» WHAT TO PRODUCE
Only the lines from the start of the entries through the line with "image is of" are wanted; please output them exactly.

>>>>>

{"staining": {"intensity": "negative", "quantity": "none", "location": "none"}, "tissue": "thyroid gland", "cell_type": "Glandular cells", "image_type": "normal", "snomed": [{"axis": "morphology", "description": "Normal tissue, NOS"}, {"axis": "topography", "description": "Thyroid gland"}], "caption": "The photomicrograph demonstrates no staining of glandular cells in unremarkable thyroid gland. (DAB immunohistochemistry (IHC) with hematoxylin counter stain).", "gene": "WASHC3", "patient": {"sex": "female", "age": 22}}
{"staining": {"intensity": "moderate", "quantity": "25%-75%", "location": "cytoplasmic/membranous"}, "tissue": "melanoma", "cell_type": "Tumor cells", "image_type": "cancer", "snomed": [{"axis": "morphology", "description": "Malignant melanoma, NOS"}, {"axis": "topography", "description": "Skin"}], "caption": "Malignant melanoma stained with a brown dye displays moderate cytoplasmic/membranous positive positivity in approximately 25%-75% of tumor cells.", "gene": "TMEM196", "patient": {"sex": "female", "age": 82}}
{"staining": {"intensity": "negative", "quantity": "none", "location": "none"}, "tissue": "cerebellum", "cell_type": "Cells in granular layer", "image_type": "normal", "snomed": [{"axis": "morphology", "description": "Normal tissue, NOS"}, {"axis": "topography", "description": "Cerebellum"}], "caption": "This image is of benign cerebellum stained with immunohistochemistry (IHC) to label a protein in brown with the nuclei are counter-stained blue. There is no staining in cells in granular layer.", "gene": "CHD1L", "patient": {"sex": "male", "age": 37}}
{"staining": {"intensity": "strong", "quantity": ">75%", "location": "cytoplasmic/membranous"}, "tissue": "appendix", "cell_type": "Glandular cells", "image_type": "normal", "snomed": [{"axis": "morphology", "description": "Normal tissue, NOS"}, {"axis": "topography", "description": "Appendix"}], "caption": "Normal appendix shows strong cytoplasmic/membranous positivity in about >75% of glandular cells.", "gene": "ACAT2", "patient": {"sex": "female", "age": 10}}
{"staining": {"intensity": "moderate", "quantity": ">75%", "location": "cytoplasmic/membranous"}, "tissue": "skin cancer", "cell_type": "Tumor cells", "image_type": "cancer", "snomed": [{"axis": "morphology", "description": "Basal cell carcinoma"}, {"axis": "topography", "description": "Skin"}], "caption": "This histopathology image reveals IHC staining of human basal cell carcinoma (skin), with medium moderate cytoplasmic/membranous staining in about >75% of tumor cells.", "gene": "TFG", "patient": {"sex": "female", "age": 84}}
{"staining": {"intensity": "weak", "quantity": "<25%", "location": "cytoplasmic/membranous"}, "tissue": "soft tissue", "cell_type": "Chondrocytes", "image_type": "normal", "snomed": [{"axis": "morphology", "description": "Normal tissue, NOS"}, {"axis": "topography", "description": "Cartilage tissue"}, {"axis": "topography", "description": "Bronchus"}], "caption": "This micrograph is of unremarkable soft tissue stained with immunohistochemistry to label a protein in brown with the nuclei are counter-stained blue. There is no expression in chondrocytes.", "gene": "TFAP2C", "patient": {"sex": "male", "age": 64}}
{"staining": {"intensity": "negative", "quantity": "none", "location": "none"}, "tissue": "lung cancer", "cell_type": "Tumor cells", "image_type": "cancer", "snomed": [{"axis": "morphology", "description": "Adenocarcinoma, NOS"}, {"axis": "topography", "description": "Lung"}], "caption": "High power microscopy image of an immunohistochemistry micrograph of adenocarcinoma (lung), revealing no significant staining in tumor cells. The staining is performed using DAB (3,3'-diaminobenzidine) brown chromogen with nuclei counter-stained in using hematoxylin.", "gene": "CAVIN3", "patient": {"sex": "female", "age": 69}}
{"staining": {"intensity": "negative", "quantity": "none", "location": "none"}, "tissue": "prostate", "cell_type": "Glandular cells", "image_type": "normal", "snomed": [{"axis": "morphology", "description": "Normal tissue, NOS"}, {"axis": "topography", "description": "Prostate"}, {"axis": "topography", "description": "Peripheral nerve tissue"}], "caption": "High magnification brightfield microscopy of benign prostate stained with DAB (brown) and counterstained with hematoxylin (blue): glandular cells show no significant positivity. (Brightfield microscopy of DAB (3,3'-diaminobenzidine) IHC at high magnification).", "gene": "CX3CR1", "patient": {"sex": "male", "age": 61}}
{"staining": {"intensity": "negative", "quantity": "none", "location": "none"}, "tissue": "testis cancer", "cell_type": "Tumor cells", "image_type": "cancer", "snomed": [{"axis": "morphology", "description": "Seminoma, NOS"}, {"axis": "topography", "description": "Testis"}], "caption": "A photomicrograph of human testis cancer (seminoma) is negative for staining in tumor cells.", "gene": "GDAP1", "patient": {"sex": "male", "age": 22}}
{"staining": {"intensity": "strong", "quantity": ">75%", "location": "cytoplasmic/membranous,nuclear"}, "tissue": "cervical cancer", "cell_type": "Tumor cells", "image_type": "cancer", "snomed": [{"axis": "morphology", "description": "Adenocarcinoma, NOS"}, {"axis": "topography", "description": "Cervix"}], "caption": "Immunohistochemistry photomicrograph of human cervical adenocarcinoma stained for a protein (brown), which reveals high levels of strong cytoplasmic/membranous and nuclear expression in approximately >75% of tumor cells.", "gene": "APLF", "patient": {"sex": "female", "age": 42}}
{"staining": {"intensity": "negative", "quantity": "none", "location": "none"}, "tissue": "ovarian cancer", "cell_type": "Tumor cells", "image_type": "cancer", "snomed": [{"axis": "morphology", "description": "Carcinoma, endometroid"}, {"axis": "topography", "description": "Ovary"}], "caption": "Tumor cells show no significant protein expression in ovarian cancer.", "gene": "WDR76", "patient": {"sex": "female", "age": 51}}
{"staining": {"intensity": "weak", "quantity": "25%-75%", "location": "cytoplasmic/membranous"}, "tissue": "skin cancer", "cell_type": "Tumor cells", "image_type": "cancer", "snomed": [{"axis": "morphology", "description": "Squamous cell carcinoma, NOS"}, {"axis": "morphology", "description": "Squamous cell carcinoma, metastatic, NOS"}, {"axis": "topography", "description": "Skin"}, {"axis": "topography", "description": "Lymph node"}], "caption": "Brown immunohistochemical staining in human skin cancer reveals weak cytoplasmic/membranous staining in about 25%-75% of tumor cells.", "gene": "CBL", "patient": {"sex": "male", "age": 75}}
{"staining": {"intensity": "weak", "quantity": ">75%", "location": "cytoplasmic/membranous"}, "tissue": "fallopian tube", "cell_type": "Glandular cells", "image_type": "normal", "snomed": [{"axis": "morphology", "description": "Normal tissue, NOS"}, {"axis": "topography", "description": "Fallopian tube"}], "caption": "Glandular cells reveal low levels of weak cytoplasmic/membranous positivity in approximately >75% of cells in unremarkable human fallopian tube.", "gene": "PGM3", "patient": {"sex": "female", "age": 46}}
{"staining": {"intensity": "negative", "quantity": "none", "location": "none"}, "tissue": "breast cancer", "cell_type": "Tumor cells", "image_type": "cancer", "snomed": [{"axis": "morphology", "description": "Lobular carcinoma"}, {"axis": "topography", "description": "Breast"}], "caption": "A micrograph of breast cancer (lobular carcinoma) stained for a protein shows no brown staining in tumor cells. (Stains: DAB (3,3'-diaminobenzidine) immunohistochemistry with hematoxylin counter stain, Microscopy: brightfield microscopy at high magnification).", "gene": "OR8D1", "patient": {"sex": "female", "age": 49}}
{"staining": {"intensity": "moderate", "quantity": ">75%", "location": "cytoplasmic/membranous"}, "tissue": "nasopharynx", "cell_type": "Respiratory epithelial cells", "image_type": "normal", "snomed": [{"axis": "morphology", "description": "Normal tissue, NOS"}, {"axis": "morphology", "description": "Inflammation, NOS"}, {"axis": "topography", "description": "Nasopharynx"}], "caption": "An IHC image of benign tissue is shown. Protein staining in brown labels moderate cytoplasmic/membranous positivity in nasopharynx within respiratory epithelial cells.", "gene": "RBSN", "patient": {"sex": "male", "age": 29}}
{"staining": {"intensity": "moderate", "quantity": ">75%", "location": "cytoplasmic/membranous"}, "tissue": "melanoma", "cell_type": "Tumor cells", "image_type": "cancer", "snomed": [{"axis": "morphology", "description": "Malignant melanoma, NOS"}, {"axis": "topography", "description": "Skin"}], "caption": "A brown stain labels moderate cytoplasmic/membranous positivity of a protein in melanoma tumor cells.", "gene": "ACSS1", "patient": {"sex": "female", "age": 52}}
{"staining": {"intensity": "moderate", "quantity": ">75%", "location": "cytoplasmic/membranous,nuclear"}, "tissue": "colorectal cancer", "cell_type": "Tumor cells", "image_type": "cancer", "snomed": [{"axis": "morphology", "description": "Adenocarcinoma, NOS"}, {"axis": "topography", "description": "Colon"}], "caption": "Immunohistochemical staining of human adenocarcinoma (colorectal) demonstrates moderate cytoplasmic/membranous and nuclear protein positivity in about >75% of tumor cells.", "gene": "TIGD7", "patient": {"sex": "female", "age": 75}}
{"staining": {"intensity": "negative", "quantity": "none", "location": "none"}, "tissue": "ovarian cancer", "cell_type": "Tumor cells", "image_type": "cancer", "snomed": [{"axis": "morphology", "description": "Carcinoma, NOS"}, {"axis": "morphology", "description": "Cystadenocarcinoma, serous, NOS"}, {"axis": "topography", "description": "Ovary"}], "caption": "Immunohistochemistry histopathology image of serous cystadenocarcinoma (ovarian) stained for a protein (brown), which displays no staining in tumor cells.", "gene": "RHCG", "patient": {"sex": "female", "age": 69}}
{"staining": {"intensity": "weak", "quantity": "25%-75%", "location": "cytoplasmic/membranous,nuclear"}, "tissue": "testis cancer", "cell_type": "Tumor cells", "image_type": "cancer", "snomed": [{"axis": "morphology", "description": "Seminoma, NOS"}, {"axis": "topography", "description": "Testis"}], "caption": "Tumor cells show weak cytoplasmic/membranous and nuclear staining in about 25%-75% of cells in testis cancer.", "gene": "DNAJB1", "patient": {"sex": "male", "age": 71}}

<<<<<

» THE COMPLETED TASK
{"staining": {"intensity": "negative", "quantity": "none", "location": "none"}, "tissue": "thyroid gland", "cell_type": "Glandular cells", "image_type": "normal", "snomed": [{"axis": "morphology", "description": "Normal tissue, NOS"}, {"axis": "topography", "description": "Thyroid gland"}], "caption": "The photomicrograph demonstrates no staining of glandular cells in unremarkable thyroid gland. (DAB immunohistochemistry (IHC) with hematoxylin counter stain).", "gene": "WASHC3", "patient": {"sex": "female", "age": 22}}
{"staining": {"intensity": "moderate", "quantity": "25%-75%", "location": "cytoplasmic/membranous"}, "tissue": "melanoma", "cell_type": "Tumor cells", "image_type": "cancer", "snomed": [{"axis": "morphology", "description": "Malignant melanoma, NOS"}, {"axis": "topography", "description": "Skin"}], "caption": "Malignant melanoma stained with a brown dye displays moderate cytoplasmic/membranous positive positivity in approximately 25%-75% of tumor cells.", "gene": "TMEM196", "patient": {"sex": "female", "age": 82}}
{"staining": {"intensity": "negative", "quantity": "none", "location": "none"}, "tissue": "cerebellum", "cell_type": "Cells in granular layer", "image_type": "normal", "snomed": [{"axis": "morphology", "description": "Normal tissue, NOS"}, {"axis": "topography", "description": "Cerebellum"}], "caption": "This image is of benign cerebellum stained with immunohistochemistry (IHC) to label a protein in brown with the nuclei are counter-stained blue. There is no staining in cells in granular layer.", "gene": "CHD1L", "patient": {"sex": "male", "age": 37}}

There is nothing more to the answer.